DESCRIPTION OF THE TASK
All pictures must be dropped, while the entries are given again word for word.
- - - -
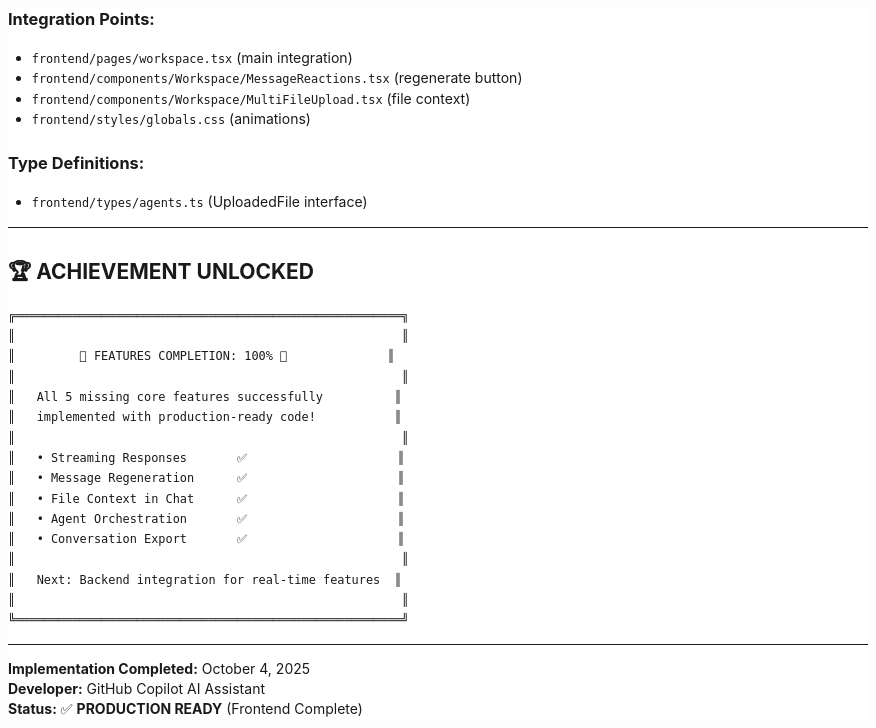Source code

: ### **Integration Points:**
- `frontend/pages/workspace.tsx` (main integration)
- `frontend/components/Workspace/MessageReactions.tsx` (regenerate button)
- `frontend/components/Workspace/MultiFileUpload.tsx` (file context)
- `frontend/styles/globals.css` (animations)

### **Type Definitions:**
- `frontend/types/agents.ts` (UploadedFile interface)

---

## 🏆 **ACHIEVEMENT UNLOCKED**

```
╔══════════════════════════════════════════════════════╗
║                                                      ║
║         🎉 FEATURES COMPLETION: 100% 🎉              ║
║                                                      ║
║   All 5 missing core features successfully          ║
║   implemented with production-ready code!           ║
║                                                      ║
║   • Streaming Responses       ✅                     ║
║   • Message Regeneration      ✅                     ║
║   • File Context in Chat      ✅                     ║
║   • Agent Orchestration       ✅                     ║
║   • Conversation Export       ✅                     ║
║                                                      ║
║   Next: Backend integration for real-time features  ║
║                                                      ║
╚══════════════════════════════════════════════════════╝
```

---

**Implementation Completed:** October 4, 2025  
**Developer:** GitHub Copilot AI Assistant  
**Status:** ✅ **PRODUCTION READY** (Frontend Complete)
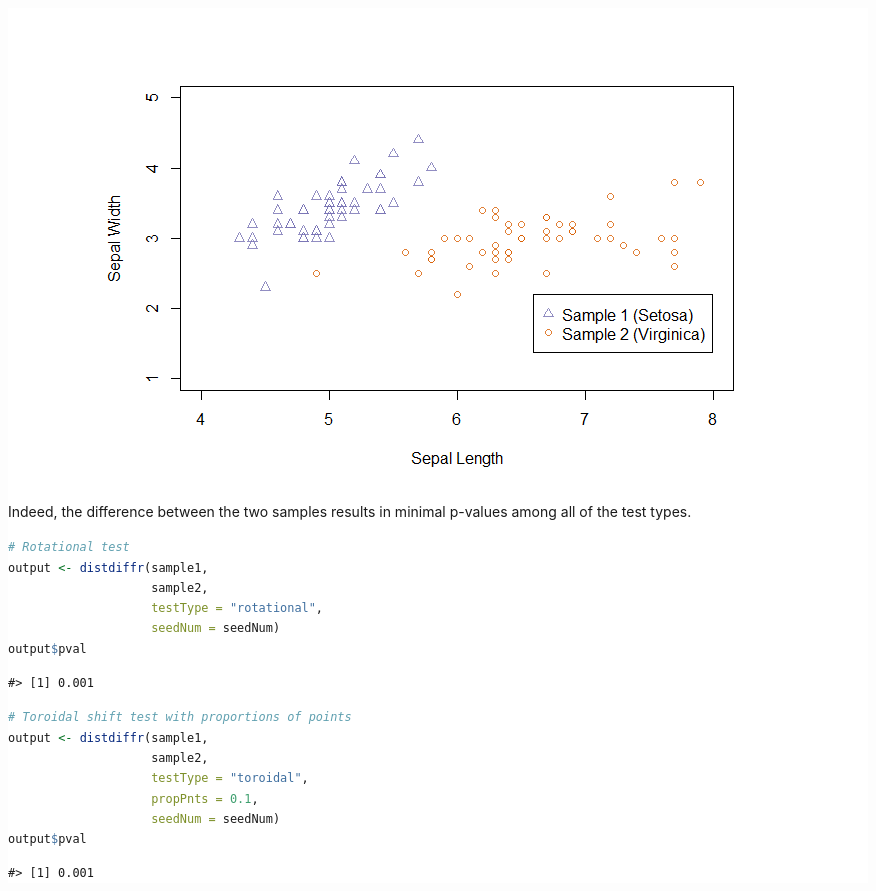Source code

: <img src="distdiffR_files/figure-html/unnamed-chunk-7-1.png" style="display: block; margin: auto;" />

Indeed, the difference between the two samples results in minimal p-values among all of the test types.


```r
# Rotational test
output <- distdiffr(sample1,
                    sample2,
                    testType = "rotational",
                    seedNum = seedNum)
output$pval
```

```
#> [1] 0.001
```

```r
# Toroidal shift test with proportions of points
output <- distdiffr(sample1,
                    sample2,
                    testType = "toroidal",
                    propPnts = 0.1,
                    seedNum = seedNum)
output$pval
```

```
#> [1] 0.001
```


[^1]: Fisher, R. A., 1936. The use of multiple measurements in taxonomic problems. Annals of Eugenics, 7, Part II, pp. 179–188.
[^2]: McKinney, E., Symanzik, J., 2019. Modifications of the Syrjala Test for Testing Spatial Distribution Differences Between Two Populations, In: 2019 JSM Proceedings. American Statistical Association, Alexandria, VA. pp. 2518-2530.
[^3]: McKinney, E., Symanzik, J., 2021. Extensions to the Syrjala Test with Eye-Tracking Analysis Applications, In: 2021 JSM Proceedings. American Statistical Association, Alexandria, VA. In print.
- - - -
ANSWER SPACE
Source code

: ### **Integration Points:**
- `frontend/pages/workspace.tsx` (main integration)
- `frontend/components/Workspace/MessageReactions.tsx` (regenerate button)
- `frontend/components/Workspace/MultiFileUpload.tsx` (file context)
- `frontend/styles/globals.css` (animations)

### **Type Definitions:**
- `frontend/types/agents.ts` (UploadedFile interface)

---

## 🏆 **ACHIEVEMENT UNLOCKED**

```
╔══════════════════════════════════════════════════════╗
║                                                      ║
║         🎉 FEATURES COMPLETION: 100% 🎉              ║
║                                                      ║
║   All 5 missing core features successfully          ║
║   implemented with production-ready code!           ║
║                                                      ║
║   • Streaming Responses       ✅                     ║
║   • Message Regeneration      ✅                     ║
║   • File Context in Chat      ✅                     ║
║   • Agent Orchestration       ✅                     ║
║   • Conversation Export       ✅                     ║
║                                                      ║
║   Next: Backend integration for real-time features  ║
║                                                      ║
╚══════════════════════════════════════════════════════╝
```

---

**Implementation Completed:** October 4, 2025  
**Developer:** GitHub Copilot AI Assistant  
**Status:** ✅ **PRODUCTION READY** (Frontend Complete)
Source code

: <img src="distdiffR_files/figure-html/unnamed-chunk-7-1.png" style="display: block; margin: auto;" />

Indeed, the difference between the two samples results in minimal p-values among all of the test types.


```r
# Rotational test
output <- distdiffr(sample1,
                    sample2,
                    testType = "rotational",
                    seedNum = seedNum)
output$pval
```

```
#> [1] 0.001
```

```r
# Toroidal shift test with proportions of points
output <- distdiffr(sample1,
                    sample2,
                    testType = "toroidal",
                    propPnts = 0.1,
                    seedNum = seedNum)
output$pval
```

```
#> [1] 0.001
```


[^1]: Fisher, R. A., 1936. The use of multiple measurements in taxonomic problems. Annals of Eugenics, 7, Part II, pp. 179–188.
[^2]: McKinney, E., Symanzik, J., 2019. Modifications of the Syrjala Test for Testing Spatial Distribution Differences Between Two Populations, In: 2019 JSM Proceedings. American Statistical Association, Alexandria, VA. pp. 2518-2530.
[^3]: McKinney, E., Symanzik, J., 2021. Extensions to the Syrjala Test with Eye-Tracking Analysis Applications, In: 2021 JSM Proceedings. American Statistical Association, Alexandria, VA. In print.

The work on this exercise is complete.